Saved entries
######
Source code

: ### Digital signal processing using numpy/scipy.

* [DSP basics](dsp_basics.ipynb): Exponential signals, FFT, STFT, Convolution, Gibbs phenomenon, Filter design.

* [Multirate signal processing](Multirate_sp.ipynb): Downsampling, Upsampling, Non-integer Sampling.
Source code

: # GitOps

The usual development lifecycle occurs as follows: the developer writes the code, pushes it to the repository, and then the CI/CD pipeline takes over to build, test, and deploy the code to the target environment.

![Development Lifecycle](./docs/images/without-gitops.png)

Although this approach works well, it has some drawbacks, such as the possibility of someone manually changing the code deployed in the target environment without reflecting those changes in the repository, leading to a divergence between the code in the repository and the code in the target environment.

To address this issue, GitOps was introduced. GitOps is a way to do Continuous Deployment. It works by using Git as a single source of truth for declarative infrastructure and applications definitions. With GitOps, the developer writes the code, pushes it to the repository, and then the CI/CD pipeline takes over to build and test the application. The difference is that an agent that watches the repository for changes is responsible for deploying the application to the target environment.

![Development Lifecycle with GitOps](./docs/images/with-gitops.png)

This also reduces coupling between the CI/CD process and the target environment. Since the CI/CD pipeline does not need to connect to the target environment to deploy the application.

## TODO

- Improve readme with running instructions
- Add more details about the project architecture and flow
######
[TO DO]:
Above are the entries. Copy exactly the part that opens with the line containing "Upsampling, Non-integer Sampling." and closes with the line containing "Although this approach", and no more.

[ANSWER BOX]:
* [Multirate signal processing](Multirate_sp.ipynb): Downsampling, Upsampling, Non-integer Sampling.
Source code

: # GitOps

The usual development lifecycle occurs as follows: the developer writes the code, pushes it to the repository, and then the CI/CD pipeline takes over to build, test, and deploy the code to the target environment.

![Development Lifecycle](./docs/images/without-gitops.png)

Although this approach works well, it has some drawbacks, such as the possibility of someone manually changing the code deployed in the target environment without reflecting those changes in the repository, leading to a divergence between the code in the repository and the code in the target environment.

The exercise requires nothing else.